## DATA SUPPLIED
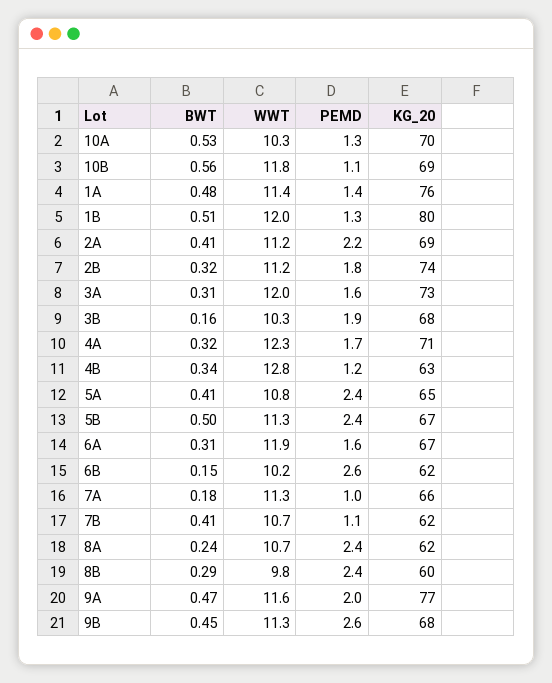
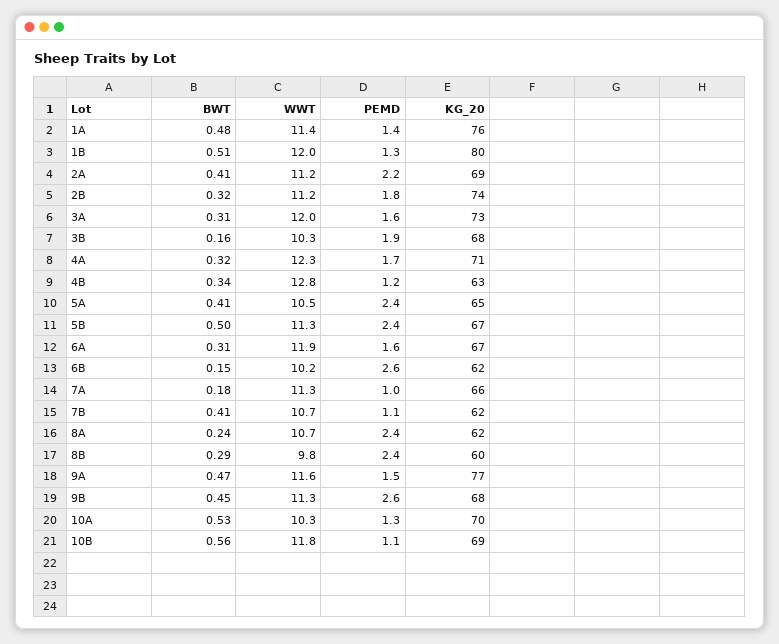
WWT, 5A: 10.8 -> 10.5
PEMD, 9A: 2 -> 1.5

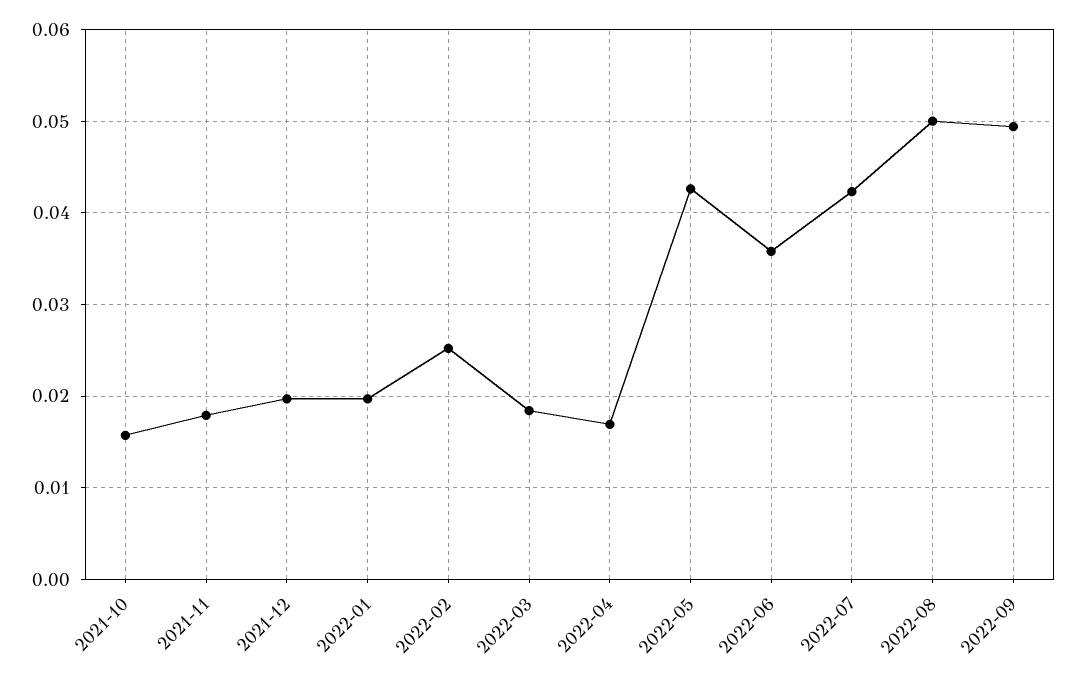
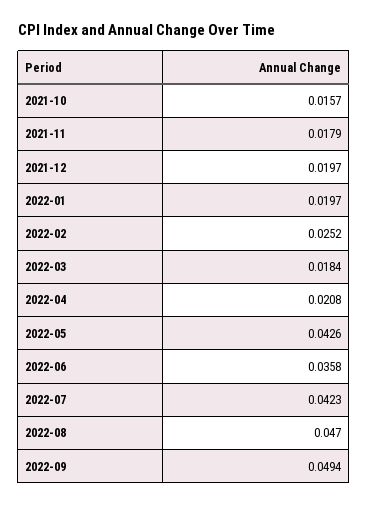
2022-04: 0.017 -> 0.0208
2022-08: 0.05 -> 0.047

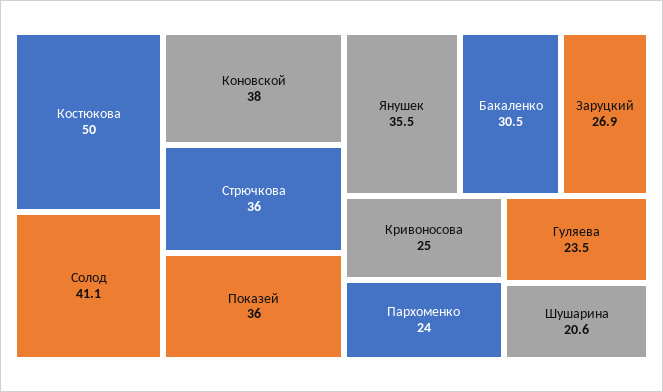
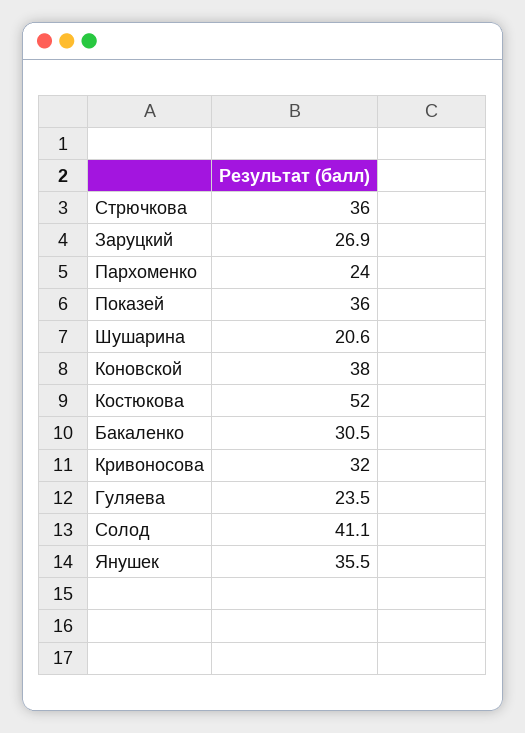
Костюкова: 50 -> 52
Кривоносова: 25 -> 32

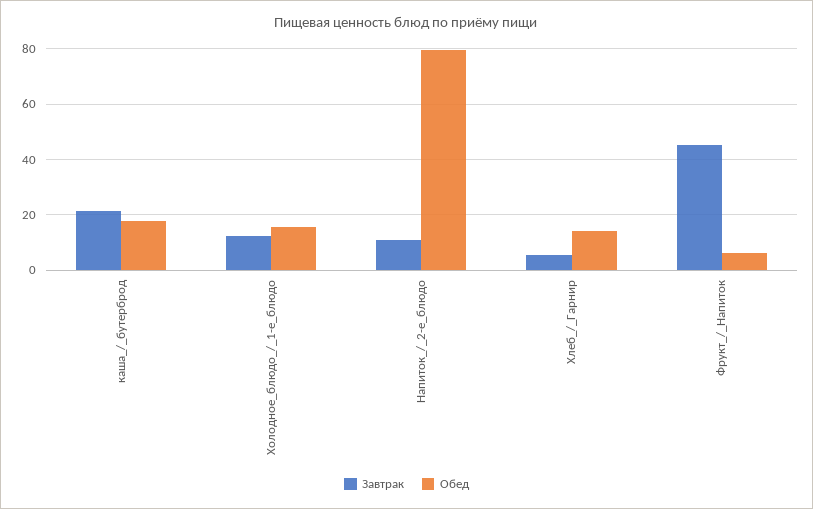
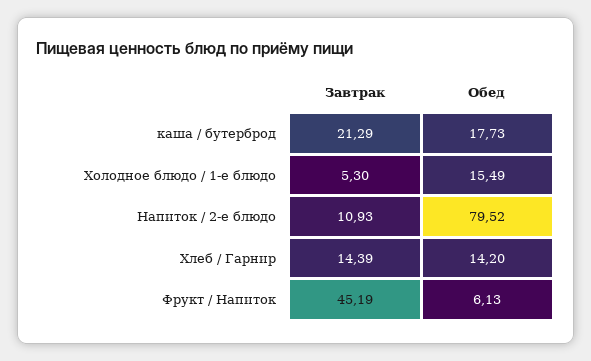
Завтрак, Холодное_блюдо_/_1-е_блюдо: 12.5 -> 5.3
Завтрак, Хлеб_/_Гарнир: 5 -> 14.39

## DESCRIPTION OF THE TASK
Give back only the lines from the one that carries "Костюкова: 50 -> 52" through the final line above, both included. Drop all pictures.

## PROBLEM SOLUTION
Костюкова: 50 -> 52
Кривоносова: 25 -> 32

Завтрак, Холодное_блюдо_/_1-е_блюдо: 12.5 -> 5.3
Завтрак, Хлеб_/_Гарнир: 5 -> 14.39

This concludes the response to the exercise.